→ **Text**
··········
The IMF predicts that by the end of 2018, the inflation rate will reach 1,000,000%. Most Venezuelans can no longer afford food because their savings have become increasingly worthless and continue to drop in value by the day.
Stablecoins could offer a viable solution to people going through such crises by allowing them to quickly exchange their dropping currency holdings into a stable currency, thus protecting them from further drops in value.
Improved cryptocurrency exchanges
Very few cryptocurrency exchanges out there currently support fiat currencies due to strict regulations. But the use of stablecoins allow exchanges to get around this problem and offer crypto-fiat trading pairs, by simply using a USD-backed stablecoin instead of actual dollars.
This will greatly help in the adoption of cryptocurrency trading as a whole, as it makes the process of joining and obtaining cryptocurrency easier for newcomers, as they can continue to think in terms of dollars or euros, instead of in constantly-fluctuating bitcoin values.
It will also reduce bitcoin’s massive influence over the market, as currently most exchanges require traders to hold BTC before they can exchange it for other types of crypto.
While stablecoins present many advantages, they also have their limitations.
The aforementioned Tether provides an example of how a stablecoin can go wrong. Fiat-backed stablecoins are centralized, meaning they are run by a single entity. This requires trust that this entity is actually backing up their stablecoins with real fiat.
Since Tether has yet to ever provide a transparent audit to its reserve, a lot of people suspect Tether is only holding a fraction of the USD it claims to have. As a result, Tether’s market cap has dropped more than $1B in October 2018 alone.
To solve this trust problem, stablecoins should provide regular audits from third parties to ensure transparency. This will help ensure that they are trustworthy and can help keep their reputation high.
Fiat-backed stablecoins are also constrained by all of the regulations that come with fiat currency, compromising the efficiency of the conversion process. This means they have less liquidity than regular cryptocurrencies.
This is especially true for commodity-backed stablecoins. If you ever wanted to get your real bars of gold, for example, it could take months and an expensive trip to the vault.
··········
→ **Listed records**
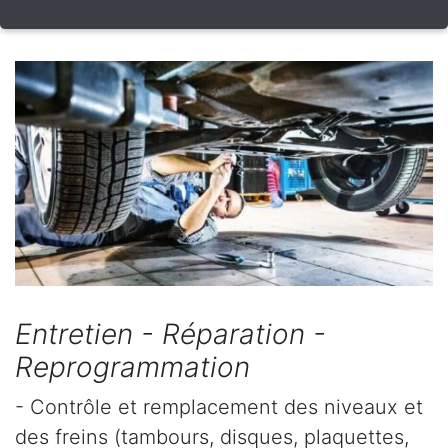
Entretien - Réparation -
Reprogrammation
- Contrôle et remplacement des niveaux et
des freins (tambours, disques, plaquettes,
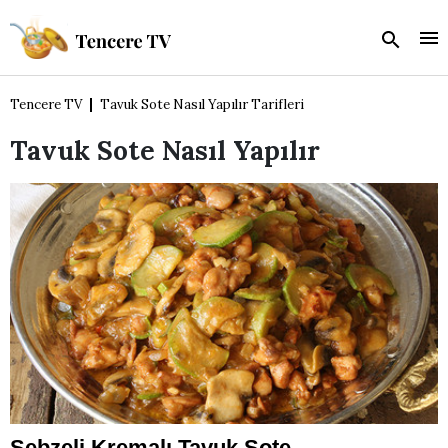
Tencere TV
Tavuk Sote Nasıl Yapılır Tarifleri
Tavuk Sote Nasıl Yapılır
Sebzeli Kremalı Tavuk Sote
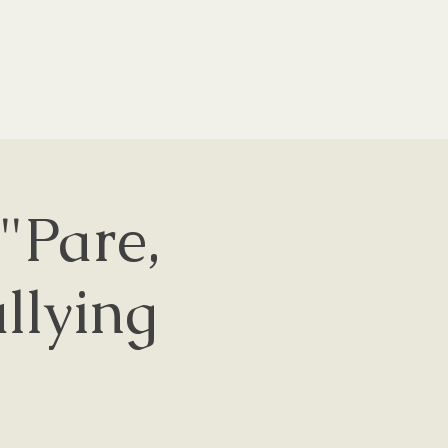
"Pare,
ullying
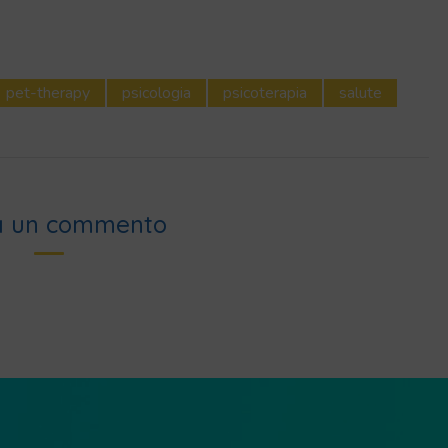
pet-therapy
psicologia
psicoterapia
salute
a un commento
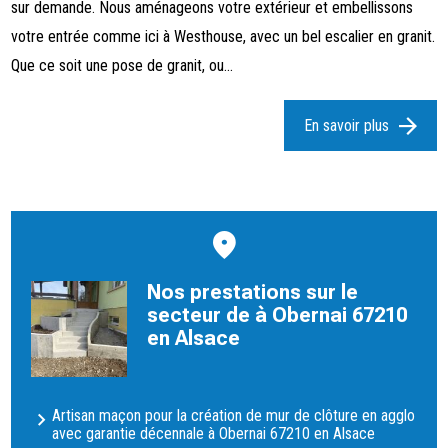
sur demande. Nous aménageons votre extérieur et embellissons
votre entrée comme ici à Westhouse, avec un bel escalier en granit.
Que ce soit une pose de granit, ou...
En savoir plus
Nos prestations sur le
secteur de à Obernai 67210
en Alsace
Artisan maçon pour la création de mur de clôture en agglo
avec garantie décennale à Obernai 67210 en Alsace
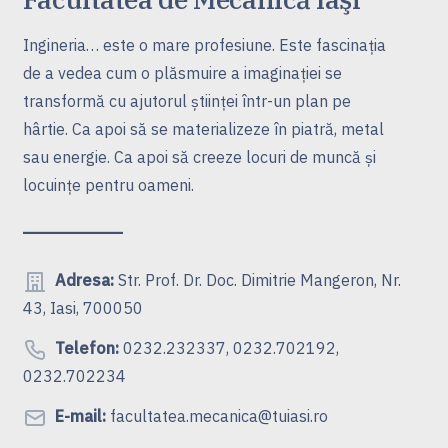
Ingineria… este o mare profesiune. Este fascinaţia
de a vedea cum o plăsmuire a imaginaţiei se
transformă cu ajutorul ştiinţei într-un plan pe
hârtie. Ca apoi să se materializeze în piatră, metal
sau energie. Ca apoi să creeze locuri de muncă şi
locuinţe pentru oameni.
Adresa:
Str. Prof. Dr. Doc. Dimitrie Mangeron, Nr.
43, Iasi, 700050
Telefon:
0232.232337, 0232.702192,
0232.702234
E-mail:
facultatea.mecanica@tuiasi.ro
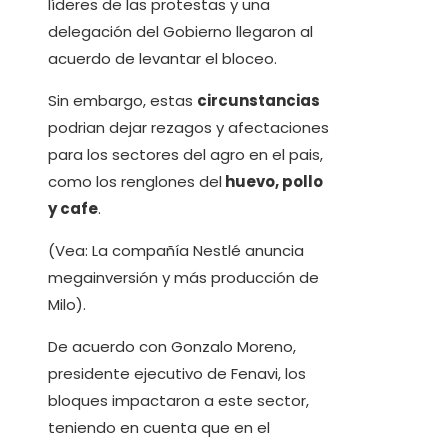
líderes de las protestas y una
delegación del Gobierno llegaron al
acuerdo de levantar el bloceo.
Sin embargo, estas
circunstancias
podrian dejar rezagos y afectaciones
para los sectores del agro en el pais,
como los renglones del
huevo, pollo
y cafe
.
(Vea: La compañía Nestlé anuncia
megainversión y más producción de
Milo).
De acuerdo con Gonzalo Moreno,
presidente ejecutivo de Fenavi, los
bloques impactaron a este sector,
teniendo en cuenta que en el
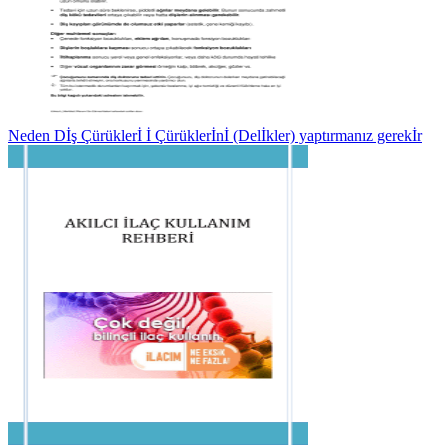
Neden Dİş Çürüklerİ İ Çürüklerİnİ (Delİkler) yaptırmanız gerekİr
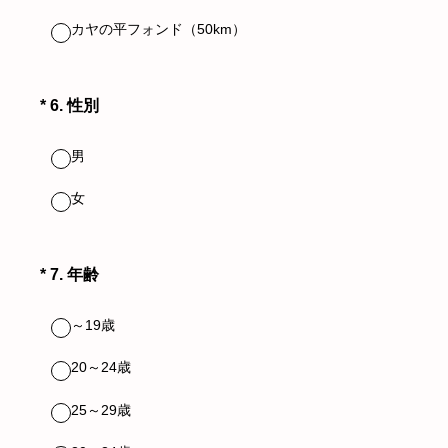
カヤの平フォンド（50km）
（必須）
*
6
.
性別
男
女
（必須）
*
7
.
年齢
～19歳
20～24歳
25～29歳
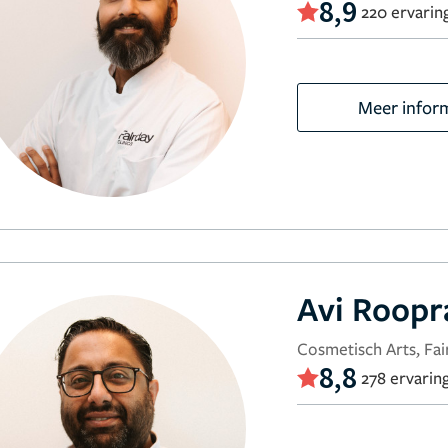
8,9
220 ervarin
Meer infor
Avi Roop
Cosmetisch Arts, Fair
8,8
278 ervarin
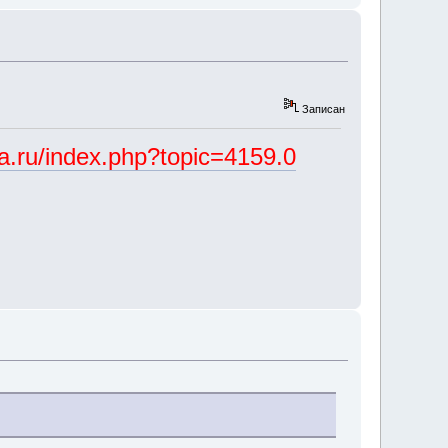
Записан
ka.ru/index.php?topic=4159.0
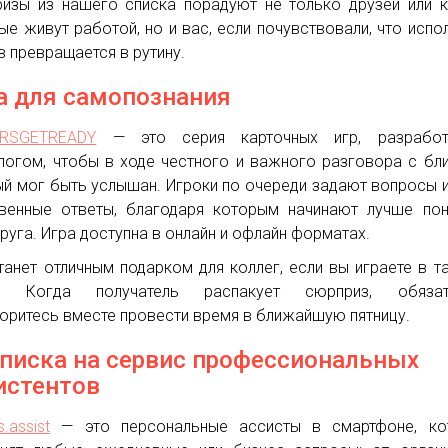
изы из нашего списка порадуют не только друзей или к
ые живут работой, но и вас, если почувствовали, что испо
в превращается в рутину.
а для самопознания
ERSGETREADY
— это серия карточных игр, разработ
логом, чтобы в ходе честного и важного разговора с бл
й мог быть услышан. Игроки по очереди задают вопросы 
венные ответы, благодаря которым начинают лучше по
друга. Игра доступна в онлайн и офлайн форматах.
танет отличным подарком для коллег, если вы играете в т
у. Когда получатель распакует сюрприз, обязат
оритесь вместе провести время в ближайшую пятницу.
писка на сервис профессиональных
истентов
s.assist
— это персональные ассисты в смартфоне, ко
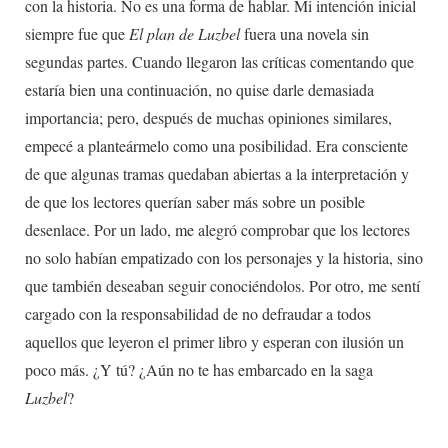
con la historia. No es una forma de hablar. Mi intención inicial
siempre fue que
El plan de Luzbel
fuera una novela sin
segundas partes. Cuando llegaron las críticas comentando que
estaría bien una continuación, no quise darle demasiada
importancia; pero, después de muchas opiniones similares,
empecé a planteármelo como una posibilidad. Era consciente
de que algunas tramas quedaban abiertas a la interpretación y
de que los lectores querían saber más sobre un posible
desenlace. Por un lado, me alegró comprobar que los lectores
no solo habían empatizado con los personajes y la historia, sino
que también deseaban seguir conociéndolos. Por otro, me sentí
cargado con la responsabilidad de no defraudar a todos
aquellos que leyeron el primer libro y esperan con ilusión un
poco más. ¿Y tú? ¿Aún no te has embarcado en la saga
Luzbel
?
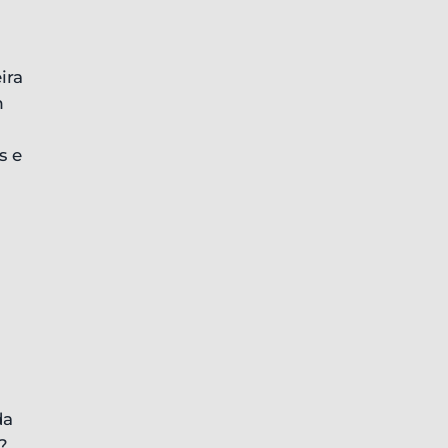
ira
m
s e
da
?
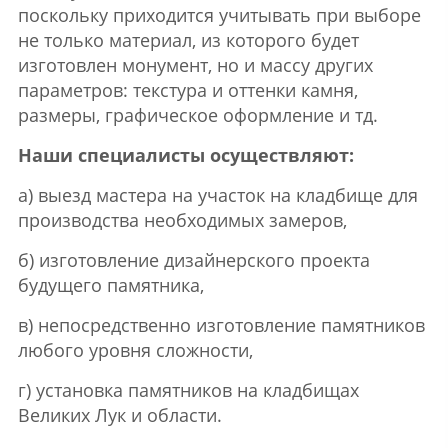
поскольку приходится учитывать при выборе
не только материал, из которого будет
изготовлен монумент, но и массу других
параметров: текстура и оттенки камня,
размеры, графическое оформление и тд.
Наши специалисты осуществляют:
а) выезд мастера на участок на кладбище для
производства необходимых замеров,
б) изготовление дизайнерского проекта
будущего памятника,
в) непосредственно изготовление памятников
любого уровня сложности,
г) установка памятников на кладбищах
Великих Лук и области.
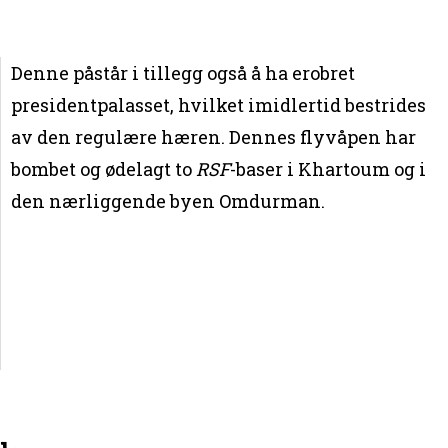
Denne påstår i tillegg også å ha erobret
presidentpalasset, hvilket imidlertid bestrides
av den regulære hæren. Dennes flyvåpen har
bombet og ødelagt to
RSF
-baser i Khartoum og i
den nærliggende byen Omdurman.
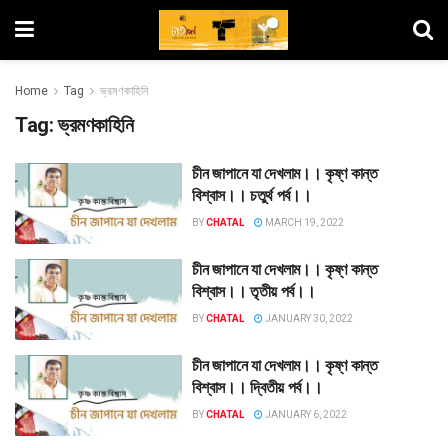
Home
Tag
ভ্রমণকাহিনি
Tag:
ভ্রমণকাহিনি
চীন জাপানে যা দেখলাম।। কৃষ্ণ কান্ত
বিশ্বাস।। চতুর্থ পর্ব।।
BY
CHATAL
MARCH 19, 2022
চীন জাপানে যা দেখলাম।। কৃষ্ণ কান্ত
বিশ্বাস।। তৃতীয় পর্ব।।
BY
CHATAL
JANUARY 30, 2022
চীন জাপানে যা দেখলাম।। কৃষ্ণ কান্ত
বিশ্বাস।। দ্বিতীয় পর্ব।।
BY
CHATAL
JANUARY 6, 2022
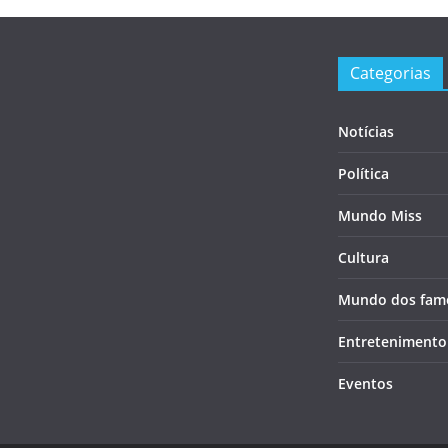
Categorias
Notícias
Política
Mundo Miss
Cultura
Mundo dos fam
Entretenimento
Eventos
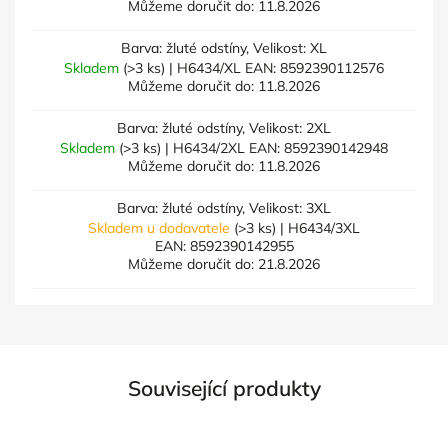
Můžeme doručit do:
11.8.2026
Barva: žluté odstíny, Velikost: XL
Skladem
(>3 ks)
| H6434/XL
EAN:
8592390112576
Můžeme doručit do:
11.8.2026
Barva: žluté odstíny, Velikost: 2XL
Skladem
(>3 ks)
| H6434/2XL
EAN:
8592390142948
Můžeme doručit do:
11.8.2026
Barva: žluté odstíny, Velikost: 3XL
Skladem u dodavatele
(>3 ks)
| H6434/3XL
EAN:
8592390142955
Můžeme doručit do:
21.8.2026
Související produkty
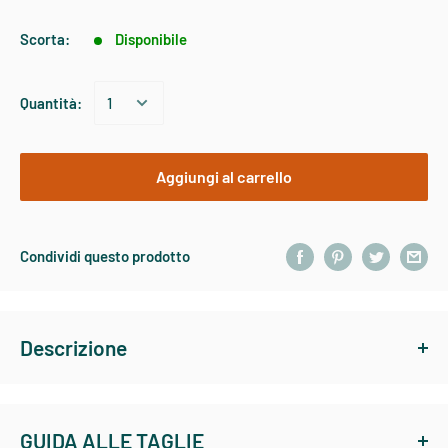
Scorta:
Disponibile
Quantità:
Aggiungi al carrello
Condividi questo prodotto
Descrizione
VENIARD WOODCOCK PLUMAGE piume di beccaccia sono tra le
migliori piume per realizzare mosche sommerse, valsesiane,
GUIDA ALLE TAGLIE
kebari e moltissimi altri dressing tradizionali.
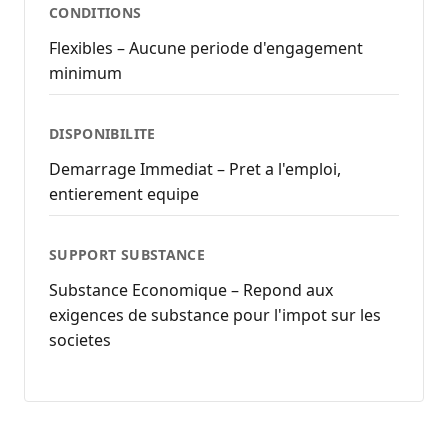
CONDITIONS
Flexibles – Aucune periode d'engagement
minimum
DISPONIBILITE
Demarrage Immediat – Pret a l'emploi,
entierement equipe
SUPPORT SUBSTANCE
Substance Economique – Repond aux
exigences de substance pour l'impot sur les
societes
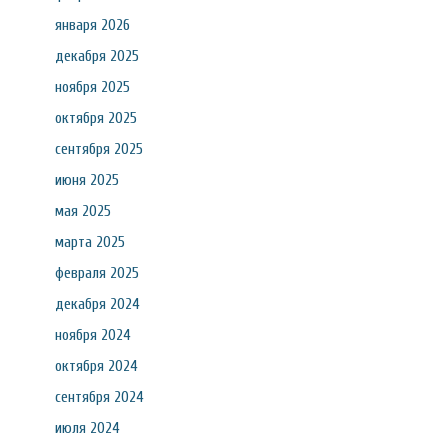
января 2026
декабря 2025
ноября 2025
октября 2025
сентября 2025
июня 2025
мая 2025
марта 2025
февраля 2025
декабря 2024
ноября 2024
октября 2024
сентября 2024
июля 2024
··········
Rewrite the stablecoin text starting with "Since Tether has" and going on through "their reputation high.", and put "credibility problem" in place of "trust problem".

→ **Your response**
Since Tether has yet to ever provide a transparent audit to its reserve, a lot of people suspect Tether is only holding a fraction of the USD it claims to have. As a result, Tether’s market cap has dropped more than $1B in October 2018 alone.
To solve this credibility problem, stablecoins should provide regular audits from third parties to ensure transparency. This will help ensure that they are trustworthy and can help keep their reputation high.